• Exercises to complete:
• 1. Write out the passage on COVID-19 and the rental market word for word, beginning with "Many elements of" and stopping after "month mortgage holiday.".
• 2. Extend the passage on how COVID-19 is affecting the rental market, picking up right after its final sentence.

Like with most other industries, the coronavirus (COVID-19) outbreak is having a dramatic impact on the rental market and will continue to do so for some time.
Many elements of property management have been affected including finding new tenants, tenants moving in and out, securing buy-to-let mortgages and carrying out maintenance work on your properties. As the situation is constantly evolving it can be hard to know how to tackle these issues, so it is important to stay informed.
Legislation has been introduced in an attempt to protect renters and landlords as both parties come under financial strain. The measures ensure landlords have to give 3 months’ notice if they intend to seek possession, suspend all ongoing housing possession action for at least 90 days, and give buy-to-let landlords a three month mortgage holiday.
While the legislation is a step in the right direction, it has been criticised by many as not providing enough protection for both tenants and landlords and there have been calls for further action by the government.

• Data for review:
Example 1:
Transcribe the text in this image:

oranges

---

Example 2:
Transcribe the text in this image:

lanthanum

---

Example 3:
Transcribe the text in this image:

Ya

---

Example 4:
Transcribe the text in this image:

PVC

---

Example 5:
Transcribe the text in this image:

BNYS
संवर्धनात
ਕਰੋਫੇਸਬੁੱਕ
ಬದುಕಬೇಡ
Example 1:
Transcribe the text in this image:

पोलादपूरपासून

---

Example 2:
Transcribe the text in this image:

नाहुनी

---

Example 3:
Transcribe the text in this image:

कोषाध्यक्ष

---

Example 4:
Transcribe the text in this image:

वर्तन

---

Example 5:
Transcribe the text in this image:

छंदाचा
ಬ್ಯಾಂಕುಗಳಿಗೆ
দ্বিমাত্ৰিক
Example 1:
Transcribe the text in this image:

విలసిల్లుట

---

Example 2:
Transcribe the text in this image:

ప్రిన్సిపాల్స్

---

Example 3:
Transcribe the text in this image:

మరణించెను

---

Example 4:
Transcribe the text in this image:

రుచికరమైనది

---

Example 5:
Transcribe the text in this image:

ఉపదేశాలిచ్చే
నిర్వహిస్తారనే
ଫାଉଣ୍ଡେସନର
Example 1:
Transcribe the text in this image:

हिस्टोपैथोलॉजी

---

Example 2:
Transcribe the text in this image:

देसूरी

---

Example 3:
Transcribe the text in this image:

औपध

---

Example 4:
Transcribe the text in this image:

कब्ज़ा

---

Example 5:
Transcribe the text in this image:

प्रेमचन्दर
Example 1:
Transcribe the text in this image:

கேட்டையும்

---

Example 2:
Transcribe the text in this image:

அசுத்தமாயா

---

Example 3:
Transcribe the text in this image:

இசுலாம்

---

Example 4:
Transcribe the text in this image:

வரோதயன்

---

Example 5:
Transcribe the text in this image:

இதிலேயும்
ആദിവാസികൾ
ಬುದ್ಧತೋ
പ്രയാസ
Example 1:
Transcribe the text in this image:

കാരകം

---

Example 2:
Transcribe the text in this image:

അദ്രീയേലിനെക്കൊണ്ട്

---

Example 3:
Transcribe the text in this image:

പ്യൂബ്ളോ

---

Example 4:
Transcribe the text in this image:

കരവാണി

• List of answers:
• 1.
Many elements of property management have been affected including finding new tenants, tenants moving in and out, securing buy-to-let mortgages and carrying out maintenance work on your properties. As the situation is constantly evolving it can be hard to know how to tackle these issues, so it is important to stay informed.
Legislation has been introduced in an attempt to protect renters and landlords as both parties come under financial strain. The measures ensure landlords have to give 3 months’ notice if they intend to seek possession, suspend all ongoing housing possession action for at least 90 days, and give buy-to-let landlords a three month mortgage holiday.

• 2.
In regard to moving homes, new government guidance states: “Given the situation in the UK with regard to the outbreak of coronavirus (COVID-19), we urge parties involved in home moving to adapt and be flexible to alter their usual processes.
“There is no need to pull out of transactions, but we all need to ensure we are following guidance to stay at home and away from others at all times, including the specific measures for those who are presenting symptoms, self-isolating or shielding. Prioritising the health of individuals and the public must be the priority.”
For those who have a move scheduled during the stay-at-home measures, the advice is: “Homebuyers and renters should, where possible, delay moving to a new house while measures are in place to fight coronavirus (COVID-19).”
Zoopla’s latest data and analysis reveal that due to the current climate buyer demand has fallen dramatically and an increasing number of potential buyers are pulling out of deals as they are putting major financial decisions on hold.
Last week saw nearly 300 buy-to-let mortgages withdrawn from the market with more likely to follow. This comes as some lenders withdraw products or suspend lending altogether due to the uncertainty caused by the outbreak. For now, the withdrawals seem to primarily be focused on the very highest loan-to-value products.
Along with worries over financial uncertainty, there is a practical element to these withdrawals, however, as most lenders are currently overwhelmed with requests for payment holidays and can’t arrange valuations.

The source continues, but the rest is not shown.